GW190425 was detected at 08:18:05 UTC (Coordinated Universal Time) and approximately 40 minutes later an alert was sent to launch follow-up observations by other telescopes. This is the second observation of a gravitational wave consistent with the fusion of a binary neutron star system after the signal GW170817.
It is estimated that the source of GW190425 is at a distance of 500 million light-years from Earth. The total mass is greater than that of any known neutron star binary system, which has astrophysical implications on the formation of this system. José Antonio Font, coordinator of Virgo’s group at the University of Valencia, states that “if it were a binary system of neutron stars, this discovery would set a new record in the total mass of such systems. Its high total mass, about 3.4 times the mass of the Sun, is greater than that of any binary system of neutron stars detected by radio-telescopes in our Galaxy”.
According to the research team, this is a unique case and poses new challenges to explain the training channels of binary systems of such massive neutron stars. In addition to the high mass, since it has no electromagnetic counterpart, it cannot be ruled out that one or even the two objects is a black hole. According to Font, “with this system we could enter the so-called mass gap between neutron stars and black holes, a diffuse interval between 2.5 and 5 solar masses where neither neutron stars nor black holes seem to inhabit”.
The Virgo group of the University of Valencia, coordinated by José Antonio Font, is formed by researchers from the department of Astronomy and Astrophysics José Mª Ibáñez, Pablo Cerdá-Durán, Miguel Angel Aloy, Martin Obergaulinger and PhD students Frabizio di Giovanni and Miquel Llorens-Monteagudo. Also Isabel Cordero-Carrión and Antonio Marquina, from the Department of Mathematics; and postdoctoral researchers Alejandro Torres-Forne, currently at the Max Planck Institute for Gravitational Physics (Germany) and Nicolas Sanchis-Gual, currently at the Centre for Astrophysics and Gravitation in Lisbon.

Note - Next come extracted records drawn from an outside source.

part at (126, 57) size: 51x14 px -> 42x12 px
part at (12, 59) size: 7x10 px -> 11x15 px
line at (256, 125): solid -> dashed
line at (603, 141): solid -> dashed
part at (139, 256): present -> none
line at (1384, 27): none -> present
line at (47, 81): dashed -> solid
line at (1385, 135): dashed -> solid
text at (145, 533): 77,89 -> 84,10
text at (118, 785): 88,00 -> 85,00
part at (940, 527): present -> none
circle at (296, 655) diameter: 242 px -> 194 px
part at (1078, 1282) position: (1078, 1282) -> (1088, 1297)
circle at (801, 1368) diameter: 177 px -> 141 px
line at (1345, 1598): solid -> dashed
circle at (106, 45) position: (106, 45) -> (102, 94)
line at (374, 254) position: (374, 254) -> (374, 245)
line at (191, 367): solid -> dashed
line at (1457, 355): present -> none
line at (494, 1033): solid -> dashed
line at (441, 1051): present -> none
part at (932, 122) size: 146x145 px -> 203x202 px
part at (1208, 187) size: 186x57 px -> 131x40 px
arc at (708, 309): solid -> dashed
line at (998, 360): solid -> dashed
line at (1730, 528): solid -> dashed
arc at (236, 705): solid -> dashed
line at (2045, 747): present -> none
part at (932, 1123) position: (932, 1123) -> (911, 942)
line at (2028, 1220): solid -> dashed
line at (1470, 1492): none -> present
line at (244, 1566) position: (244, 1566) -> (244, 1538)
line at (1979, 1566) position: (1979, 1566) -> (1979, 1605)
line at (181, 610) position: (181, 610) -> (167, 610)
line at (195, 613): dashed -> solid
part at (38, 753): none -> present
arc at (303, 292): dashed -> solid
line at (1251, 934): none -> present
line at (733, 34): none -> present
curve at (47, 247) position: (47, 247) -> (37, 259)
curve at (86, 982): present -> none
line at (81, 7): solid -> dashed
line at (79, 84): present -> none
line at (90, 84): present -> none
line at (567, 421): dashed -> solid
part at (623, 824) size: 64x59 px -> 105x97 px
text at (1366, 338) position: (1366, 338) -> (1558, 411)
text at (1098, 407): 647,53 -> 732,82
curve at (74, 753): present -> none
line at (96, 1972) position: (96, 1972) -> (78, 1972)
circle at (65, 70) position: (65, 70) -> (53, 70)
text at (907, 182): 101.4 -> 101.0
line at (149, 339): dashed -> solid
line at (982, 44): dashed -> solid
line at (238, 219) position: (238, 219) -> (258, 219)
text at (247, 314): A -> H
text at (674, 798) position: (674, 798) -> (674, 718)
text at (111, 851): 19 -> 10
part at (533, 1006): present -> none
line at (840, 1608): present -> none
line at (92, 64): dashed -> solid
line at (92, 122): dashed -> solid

“The Virgo group of the University has a wide tradition in numerical modelling of this type of astrophysical systems. In this discovery the group has contributed in aspects related to the discussion and presentation of the results that appear in the publication”, concrete José Antonio Font.
Font concludes that “this is certainly the kind of events that make gravitational wave astronomy such an exciting field of research”.
The Virgo Collaboration currently consists of more than 500 experts from 100 institutions and 11 countries, including Belgium, France, Germany, Hungary, Italy, the Netherlands, Poland and Spain.
Five Spanish research institutions participate in the LIGO Virgo network to observe gravitational waves. Members of the LIGO Scientific Collaboration are the Galego Institute of High Energy Physics of the University of Santiago de Compostela and the University of the Balearic Islands, and the ICCUB and IFAE institutes in Barcelona and the University of Valencia.